Decorated POW brought WWII history to life

Sixteen years ago, Lloyd Oczkewicz welcomed a visitor to his Everett home. He opened a small leather-bound book. In tiny handwriting on yellowed pages were words he scrawled in 1945 at Stalag IX-A, a prisoner of war camp in Germany.

There is no forgetting the World War II veteran, nor the details Oczkewicz shared that day in 1998 when I was honored to meet him.

In the prison camp where he spent three months, Oczkewicz secretly kept a diary in the little black book. Decades later, his entries would be transcribed onto typed pages.

Prisoners at the camp outside Ziegenhain subsisted on little more than a cup of watery soup and a slice of black bread each day. His weight dropped from 165 to 125 pounds. In the diary, he wrote about meager rations and brutally cold German barracks. Mostly, he wrote about home.

“I love to lay in my bunk and think of my future life with my dear Maggie, the best wife a man could have, and Davie (his first child), and God willing, in time, sisters and brothers for Davie,” he wrote in the diary. “I love to daydream of the day when I can be out of the Army and be just plain Mr. again.”
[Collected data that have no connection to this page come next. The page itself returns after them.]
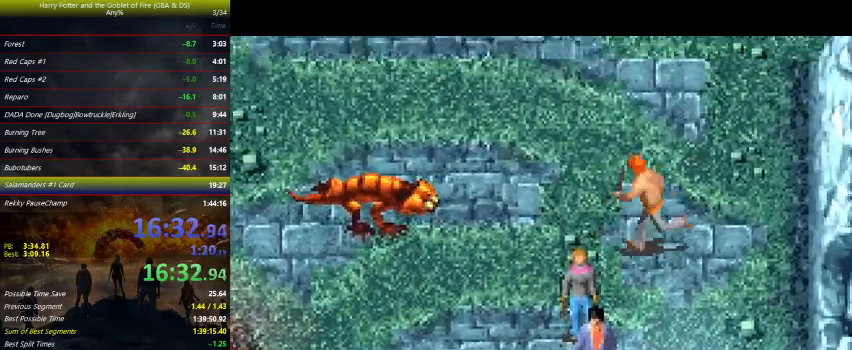
{"keys": [], "events": [[33, "left", "down"], [100, "left", "up"]]}
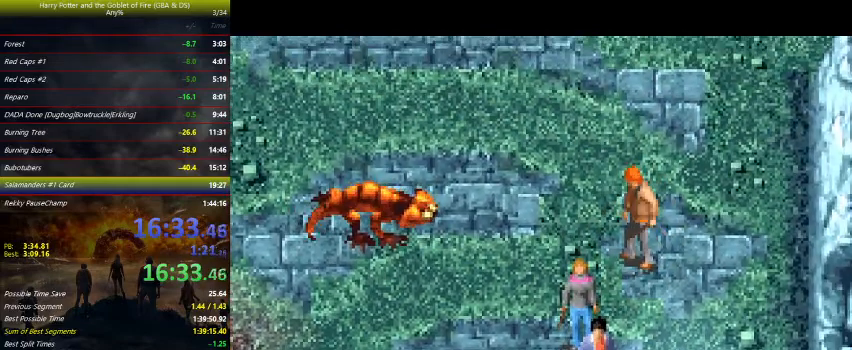
{"keys": [], "events": []}
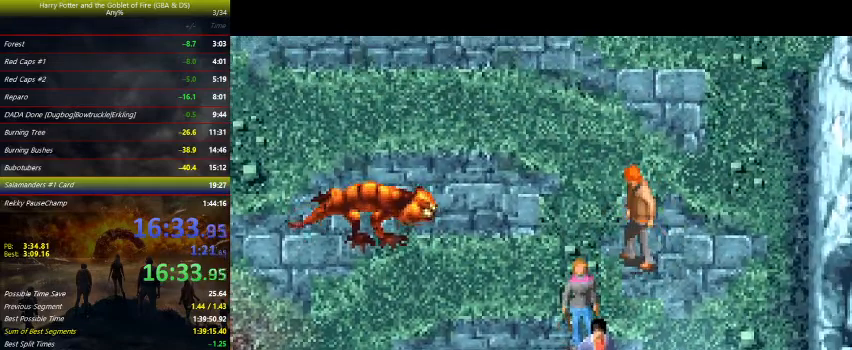
{"keys": [], "events": [[200, "space", "down"], [300, "space", "up"]]}
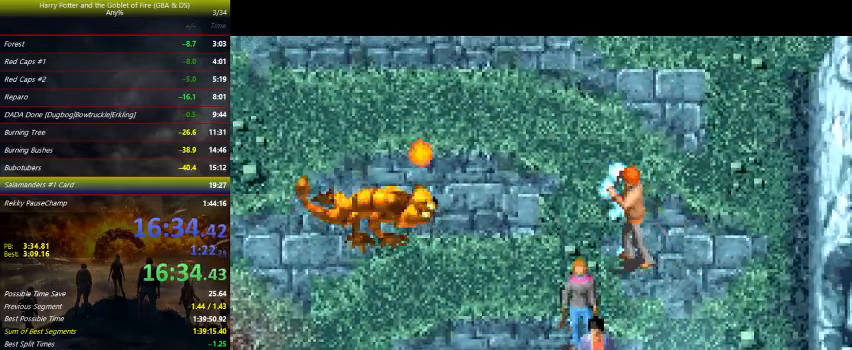
{"keys": ["down", "left"], "events": [[233, "down", "down"], [467, "left", "down"]]}
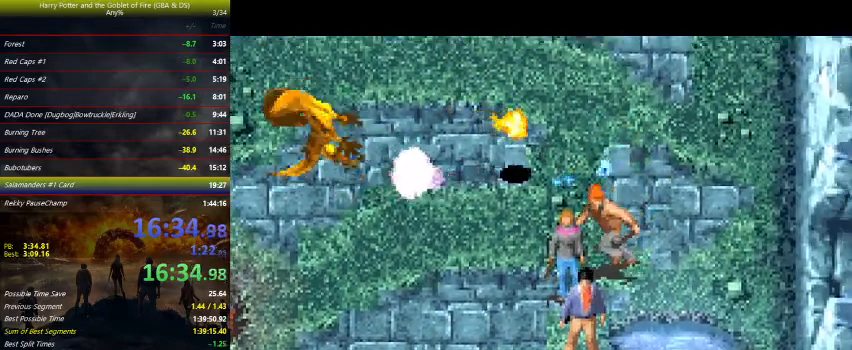
{"keys": ["up"], "events": [[433, "down", "up"], [500, "left", "up"], [500, "up", "down"]]}
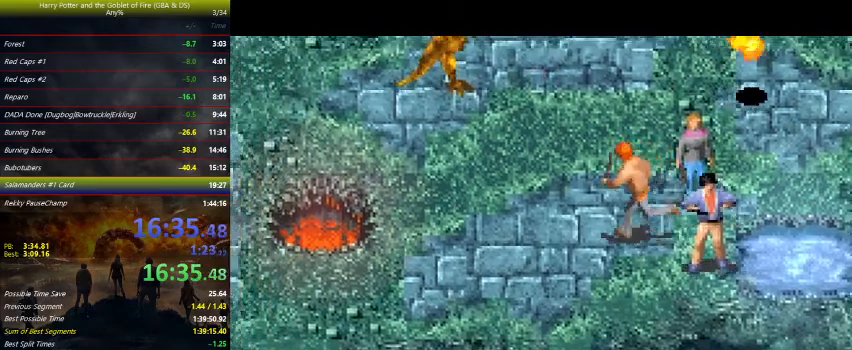
{"keys": [], "events": [[200, "up", "up"]]}
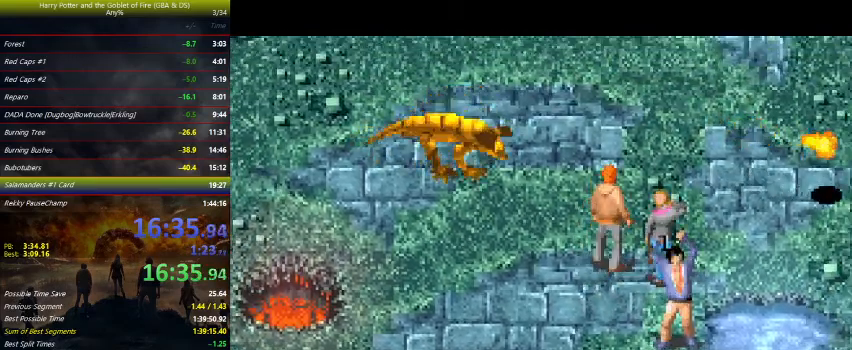
{"keys": [], "events": []}
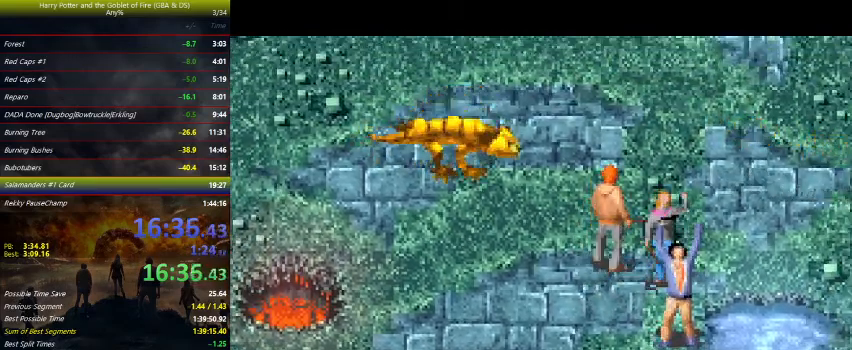
{"keys": ["left", "up", "z"], "events": [[367, "left", "down"], [367, "up", "down"], [367, "z", "down"]]}
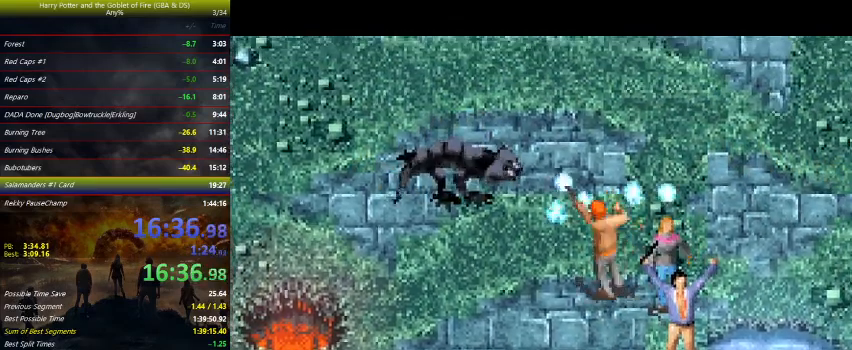
{"keys": ["right", "up", "z"], "events": [[400, "left", "up"], [400, "right", "down"]]}
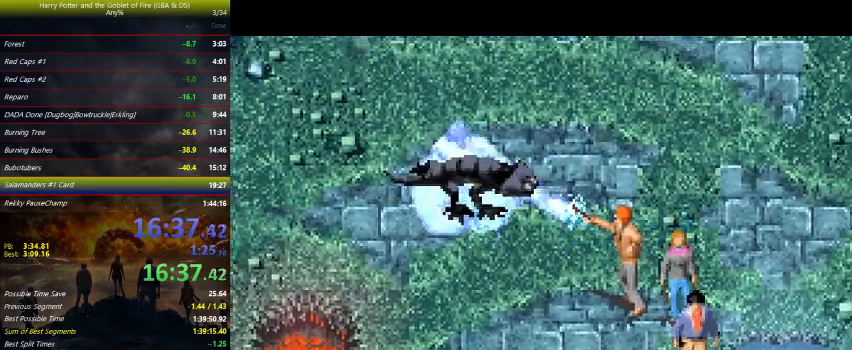
{"keys": ["right", "z"], "events": [[67, "up", "up"]]}
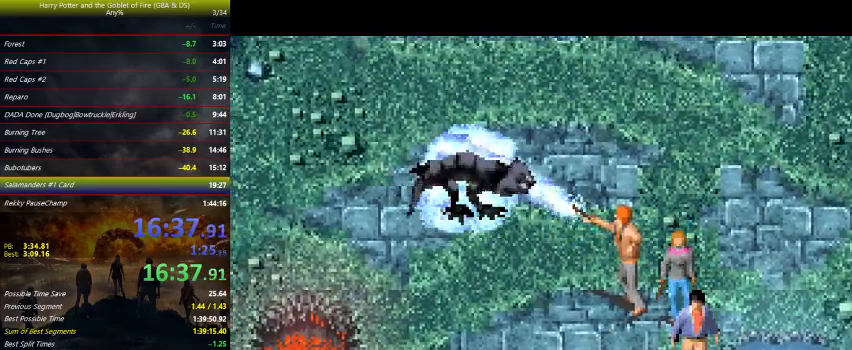
{"keys": ["right", "z"], "events": []}
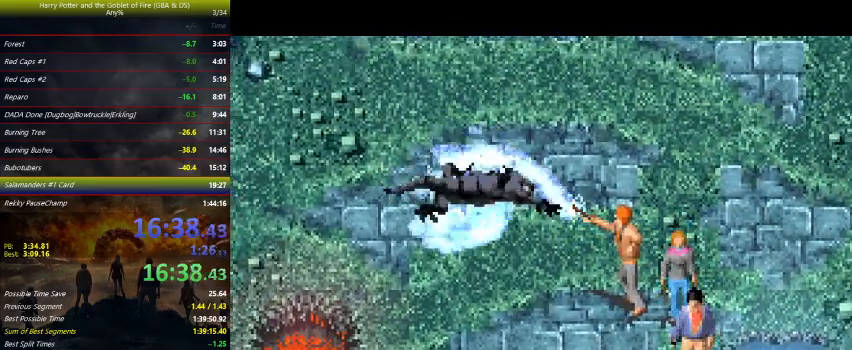
{"keys": ["right", "z"], "events": []}
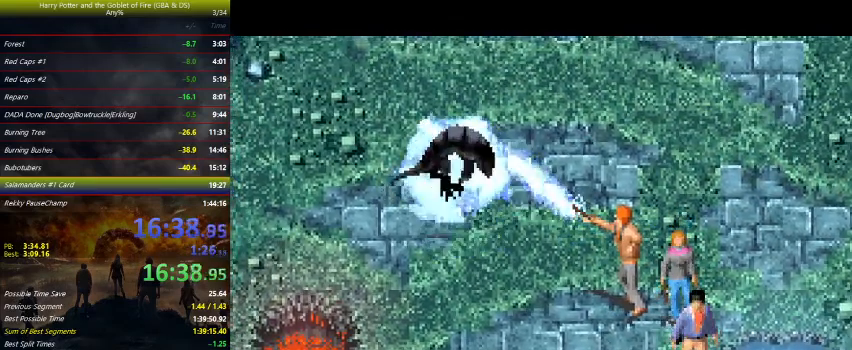
{"keys": ["right", "z"], "events": []}
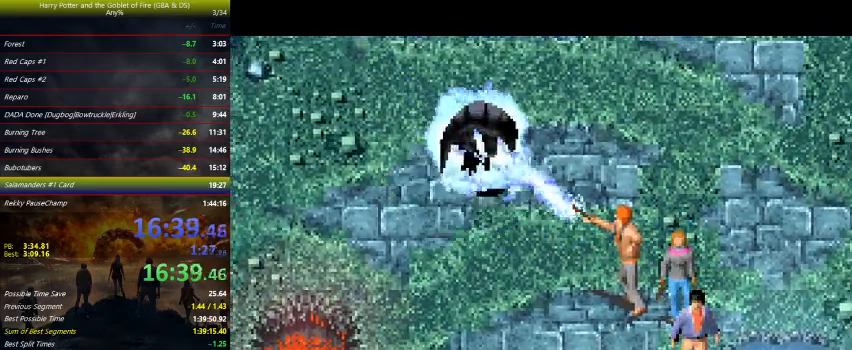
{"keys": ["down", "right", "z"], "events": [[500, "down", "down"]]}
Oczkewicz — he was nicknamed “Oskey” — died Sept. 22, surrounded by his close family and friends. He was 94. Born at home in Everett on Nov. 12, 1919, he graduated from Everett High School in 1937. Before going to war, he had married Marguerite “Maggie” Larsen in 1942. They were married 46 years and had four children. She died in 1989. After the war, he worked at the Robinson Manufacturing mill in Everett.

“He was just a wonderful dad,” said Judy Rettenmier, one of Oczkewicz’s daughters. He also is survived by his second wife, Fran, son Dave Oczkewicz, daughter Janet McNiven, sister Rita Hooper, six grandchildren and seven great-grandchildren. Another son, Gary, preceded him in death.

Rettenmier said her father rarely talked about war or captivity during her childhood.

“The first I knew anything, I was looking through my mom’s old yearbook and out fell these telegrams, ‘We are happy to inform you that your husband is MIA,’” said Rettenmier, who was puzzled by the find. Her mother told her that missing-in-action messages had been good news, compared with word that someone had been killed.

In his later years, Oczkewicz brought history to life by sharing his wartime experiences with school groups. After his first wife died, he began reconnecting with veterans of the U.S. Army’s 42nd Rainbow Division. He served in Europe with the division’s 242nd Infantry Regiment.

He was 25 when he was captured. It was January 1945, and his company was involved in the battle of Hatten near the French town of Haguenau.

Oczkewicz remembered being overrun and surrounded by German forces, even as he directed artillery fire on the advancing enemy.

He was hunkered down in a pillbox on the Maginot Line, a line of fortifications the French had built along its border with Germany after World War I.

His company endured a night of mortar fire, but had lost contact with their command post. They awaited U.S. help that never came.

“This was the worst feeling of my life, up to that time, when I realized we had to give up,” the young soldier wrote in his diary. He showed me a list of fellow soldiers who hadn’t made it, with “KIA” beside so many names. “A lot got killed,” he said the day we met.

He was awarded the Silver Star and Bronze Star medals for his battlefield actions.

In 2005, with his daughter, Judy, and her son, Casey Rettenmier, Oczkewicz returned to France for a two-week trip. They found the bunker where he had been captured and took pictures of the site, which has since been painted as a soccer ball.

He and his wife, Fran, previously made the trip in 1998, which was the first time he had been in Europe since World War II.

Long after he graduated from Everett High, Casey Rettenmier, now 34, returned to the school with his grandfather, who spoke about World War II to a history class.

With his grandfather, he also attended Rainbow Division veterans events. “A lot of them have passed on now,” said Casey Rettenmier, who has many photographs and recordings his grandfather made during the European trip.

There is no forgetting what Oczkewicz said when I met him 16 years ago: “We had a duty.”

Judy Rettenmier treasures the picture taken with her father and son at the now peaceful place where he was captured.

“Without him surviving, none of us would be sitting there,” she said.